Task to carry out = The lines to reproduce run from the one containing "263 219 1.41" through the final line of the entries; write them out exactly and add nothing.

Data for analysis =
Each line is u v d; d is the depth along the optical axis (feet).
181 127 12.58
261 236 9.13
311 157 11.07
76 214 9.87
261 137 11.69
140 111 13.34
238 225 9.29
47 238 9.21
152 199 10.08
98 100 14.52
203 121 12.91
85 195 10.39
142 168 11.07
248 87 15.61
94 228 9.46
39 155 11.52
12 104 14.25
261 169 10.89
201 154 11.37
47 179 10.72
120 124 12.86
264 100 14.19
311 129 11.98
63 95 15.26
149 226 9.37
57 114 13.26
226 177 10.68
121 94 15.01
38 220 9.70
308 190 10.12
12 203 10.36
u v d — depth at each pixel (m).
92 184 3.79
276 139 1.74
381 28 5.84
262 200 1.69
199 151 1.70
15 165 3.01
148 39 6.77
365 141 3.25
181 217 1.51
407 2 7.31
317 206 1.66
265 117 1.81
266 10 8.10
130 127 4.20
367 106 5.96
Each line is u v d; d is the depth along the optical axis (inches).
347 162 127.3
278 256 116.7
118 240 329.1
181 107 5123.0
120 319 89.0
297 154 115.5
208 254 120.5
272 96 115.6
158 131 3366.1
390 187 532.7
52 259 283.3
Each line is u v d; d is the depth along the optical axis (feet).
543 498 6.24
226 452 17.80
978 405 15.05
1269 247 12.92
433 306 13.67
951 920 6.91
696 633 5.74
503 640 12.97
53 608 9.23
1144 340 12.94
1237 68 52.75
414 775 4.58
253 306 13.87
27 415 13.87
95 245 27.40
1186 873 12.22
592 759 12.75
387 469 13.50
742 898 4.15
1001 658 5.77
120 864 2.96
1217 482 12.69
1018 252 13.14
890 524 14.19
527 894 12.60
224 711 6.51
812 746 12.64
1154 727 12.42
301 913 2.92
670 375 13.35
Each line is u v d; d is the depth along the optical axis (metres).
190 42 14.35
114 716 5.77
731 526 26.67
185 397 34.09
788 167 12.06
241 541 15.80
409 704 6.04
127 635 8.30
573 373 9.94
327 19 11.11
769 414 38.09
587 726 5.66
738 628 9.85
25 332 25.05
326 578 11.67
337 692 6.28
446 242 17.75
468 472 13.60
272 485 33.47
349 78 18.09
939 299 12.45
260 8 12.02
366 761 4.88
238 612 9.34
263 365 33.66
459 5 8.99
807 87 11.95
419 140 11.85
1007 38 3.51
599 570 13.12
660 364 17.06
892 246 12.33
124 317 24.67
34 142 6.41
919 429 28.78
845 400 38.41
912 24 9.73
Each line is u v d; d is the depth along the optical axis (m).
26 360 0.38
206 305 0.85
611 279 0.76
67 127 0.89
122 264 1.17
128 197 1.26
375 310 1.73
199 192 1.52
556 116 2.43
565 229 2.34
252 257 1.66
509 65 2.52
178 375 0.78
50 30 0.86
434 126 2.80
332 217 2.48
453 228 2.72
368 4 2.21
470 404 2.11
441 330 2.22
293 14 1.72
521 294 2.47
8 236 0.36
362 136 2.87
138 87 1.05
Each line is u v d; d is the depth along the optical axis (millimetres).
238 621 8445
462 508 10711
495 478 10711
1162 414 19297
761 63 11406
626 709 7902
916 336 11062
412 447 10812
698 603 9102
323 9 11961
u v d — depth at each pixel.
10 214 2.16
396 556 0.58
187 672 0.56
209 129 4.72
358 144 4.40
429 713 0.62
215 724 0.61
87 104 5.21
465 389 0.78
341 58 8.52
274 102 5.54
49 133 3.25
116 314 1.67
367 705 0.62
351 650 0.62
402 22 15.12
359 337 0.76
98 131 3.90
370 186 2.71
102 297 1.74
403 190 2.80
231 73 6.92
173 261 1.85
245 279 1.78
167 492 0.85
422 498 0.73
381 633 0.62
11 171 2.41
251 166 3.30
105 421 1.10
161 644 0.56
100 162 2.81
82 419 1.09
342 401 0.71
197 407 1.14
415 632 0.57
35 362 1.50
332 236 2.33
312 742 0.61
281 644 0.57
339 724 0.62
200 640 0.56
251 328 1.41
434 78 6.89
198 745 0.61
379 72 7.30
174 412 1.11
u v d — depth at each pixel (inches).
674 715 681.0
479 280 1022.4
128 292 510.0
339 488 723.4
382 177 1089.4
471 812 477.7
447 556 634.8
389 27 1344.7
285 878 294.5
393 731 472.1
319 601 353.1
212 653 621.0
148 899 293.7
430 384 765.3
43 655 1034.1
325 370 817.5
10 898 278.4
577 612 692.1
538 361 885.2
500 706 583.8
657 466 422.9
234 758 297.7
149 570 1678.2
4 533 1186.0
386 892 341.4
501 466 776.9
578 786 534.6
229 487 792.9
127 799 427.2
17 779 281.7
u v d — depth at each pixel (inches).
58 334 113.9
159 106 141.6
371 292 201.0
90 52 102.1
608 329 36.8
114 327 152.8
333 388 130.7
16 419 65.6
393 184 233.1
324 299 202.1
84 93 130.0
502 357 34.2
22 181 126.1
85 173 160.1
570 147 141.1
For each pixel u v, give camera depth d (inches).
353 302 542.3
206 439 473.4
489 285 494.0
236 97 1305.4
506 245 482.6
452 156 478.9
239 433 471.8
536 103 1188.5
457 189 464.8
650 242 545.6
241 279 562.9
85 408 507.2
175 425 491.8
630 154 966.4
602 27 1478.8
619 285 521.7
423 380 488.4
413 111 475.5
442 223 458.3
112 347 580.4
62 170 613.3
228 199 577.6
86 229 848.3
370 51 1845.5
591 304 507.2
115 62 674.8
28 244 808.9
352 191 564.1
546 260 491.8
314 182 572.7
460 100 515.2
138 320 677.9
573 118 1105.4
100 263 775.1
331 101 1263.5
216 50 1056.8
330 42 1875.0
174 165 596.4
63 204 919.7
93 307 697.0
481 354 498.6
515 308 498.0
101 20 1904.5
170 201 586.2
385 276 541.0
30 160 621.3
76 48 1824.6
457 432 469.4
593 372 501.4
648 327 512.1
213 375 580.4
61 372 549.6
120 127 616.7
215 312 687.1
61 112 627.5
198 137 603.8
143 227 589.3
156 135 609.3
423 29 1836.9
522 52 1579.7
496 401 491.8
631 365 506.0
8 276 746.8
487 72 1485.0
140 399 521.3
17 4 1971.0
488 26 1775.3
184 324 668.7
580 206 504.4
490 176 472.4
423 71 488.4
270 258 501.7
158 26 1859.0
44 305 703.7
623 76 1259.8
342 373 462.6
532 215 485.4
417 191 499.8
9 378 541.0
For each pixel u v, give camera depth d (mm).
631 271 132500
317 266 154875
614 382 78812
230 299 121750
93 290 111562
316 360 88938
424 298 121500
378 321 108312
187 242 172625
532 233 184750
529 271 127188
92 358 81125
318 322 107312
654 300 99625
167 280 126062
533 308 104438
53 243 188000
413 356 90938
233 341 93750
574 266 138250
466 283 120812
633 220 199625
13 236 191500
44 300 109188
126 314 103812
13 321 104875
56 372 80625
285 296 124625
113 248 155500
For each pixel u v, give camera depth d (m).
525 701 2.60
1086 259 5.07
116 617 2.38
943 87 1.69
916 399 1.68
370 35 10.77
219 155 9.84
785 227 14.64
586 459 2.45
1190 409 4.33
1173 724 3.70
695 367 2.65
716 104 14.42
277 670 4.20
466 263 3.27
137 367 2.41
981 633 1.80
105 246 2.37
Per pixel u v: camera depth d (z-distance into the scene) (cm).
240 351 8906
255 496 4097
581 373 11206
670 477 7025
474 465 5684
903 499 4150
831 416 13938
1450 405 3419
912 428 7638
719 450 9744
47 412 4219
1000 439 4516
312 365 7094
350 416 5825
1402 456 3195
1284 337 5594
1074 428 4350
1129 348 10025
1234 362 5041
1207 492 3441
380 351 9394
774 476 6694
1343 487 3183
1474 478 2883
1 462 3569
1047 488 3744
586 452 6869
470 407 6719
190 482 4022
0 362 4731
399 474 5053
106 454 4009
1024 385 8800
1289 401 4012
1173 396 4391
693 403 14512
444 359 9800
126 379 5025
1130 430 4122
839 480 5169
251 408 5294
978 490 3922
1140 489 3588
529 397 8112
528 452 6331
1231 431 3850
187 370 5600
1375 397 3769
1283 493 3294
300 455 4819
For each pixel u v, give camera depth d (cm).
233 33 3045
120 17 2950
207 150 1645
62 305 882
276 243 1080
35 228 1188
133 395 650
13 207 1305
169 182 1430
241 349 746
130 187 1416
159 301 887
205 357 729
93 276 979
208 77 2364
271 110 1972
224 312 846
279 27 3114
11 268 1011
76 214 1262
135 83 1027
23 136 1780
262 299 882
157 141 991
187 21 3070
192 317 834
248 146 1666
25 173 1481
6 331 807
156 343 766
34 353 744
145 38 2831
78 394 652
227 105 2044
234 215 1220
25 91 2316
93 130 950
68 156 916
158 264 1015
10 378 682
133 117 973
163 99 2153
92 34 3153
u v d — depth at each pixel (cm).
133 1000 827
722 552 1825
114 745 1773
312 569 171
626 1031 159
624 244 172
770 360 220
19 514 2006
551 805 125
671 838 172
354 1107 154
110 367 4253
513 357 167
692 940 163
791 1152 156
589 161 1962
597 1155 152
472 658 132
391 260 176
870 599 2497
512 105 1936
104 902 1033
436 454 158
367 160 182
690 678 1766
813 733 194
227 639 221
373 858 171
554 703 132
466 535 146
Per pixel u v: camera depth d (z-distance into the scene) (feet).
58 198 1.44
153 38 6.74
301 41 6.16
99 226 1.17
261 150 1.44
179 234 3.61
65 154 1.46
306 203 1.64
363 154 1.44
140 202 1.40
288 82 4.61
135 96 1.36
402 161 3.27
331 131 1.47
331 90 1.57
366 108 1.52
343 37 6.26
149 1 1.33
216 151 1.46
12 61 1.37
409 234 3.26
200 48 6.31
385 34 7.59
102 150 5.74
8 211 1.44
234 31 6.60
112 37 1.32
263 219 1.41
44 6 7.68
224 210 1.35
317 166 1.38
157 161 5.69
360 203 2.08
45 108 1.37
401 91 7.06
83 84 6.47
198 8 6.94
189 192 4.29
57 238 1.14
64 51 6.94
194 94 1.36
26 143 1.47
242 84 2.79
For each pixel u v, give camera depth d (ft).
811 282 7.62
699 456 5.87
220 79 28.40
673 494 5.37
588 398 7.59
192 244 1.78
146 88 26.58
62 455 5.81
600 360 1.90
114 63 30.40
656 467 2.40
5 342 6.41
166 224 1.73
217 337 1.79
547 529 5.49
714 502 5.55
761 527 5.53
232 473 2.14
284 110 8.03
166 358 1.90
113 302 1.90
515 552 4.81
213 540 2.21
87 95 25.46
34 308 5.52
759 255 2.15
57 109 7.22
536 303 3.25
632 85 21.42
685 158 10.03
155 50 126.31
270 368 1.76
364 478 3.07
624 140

Result for this exercise =
263 219 1.41
44 6 7.68
224 210 1.35
317 166 1.38
157 161 5.69
360 203 2.08
45 108 1.37
401 91 7.06
83 84 6.47
198 8 6.94
189 192 4.29
57 238 1.14
64 51 6.94
194 94 1.36
26 143 1.47
242 84 2.79
For each pixel u v, give camera depth d (ft).
811 282 7.62
699 456 5.87
220 79 28.40
673 494 5.37
588 398 7.59
192 244 1.78
146 88 26.58
62 455 5.81
600 360 1.90
114 63 30.40
656 467 2.40
5 342 6.41
166 224 1.73
217 337 1.79
547 529 5.49
714 502 5.55
761 527 5.53
232 473 2.14
284 110 8.03
166 358 1.90
113 302 1.90
515 552 4.81
213 540 2.21
87 95 25.46
34 308 5.52
759 255 2.15
57 109 7.22
536 303 3.25
632 85 21.42
685 158 10.03
155 50 126.31
270 368 1.76
364 478 3.07
624 140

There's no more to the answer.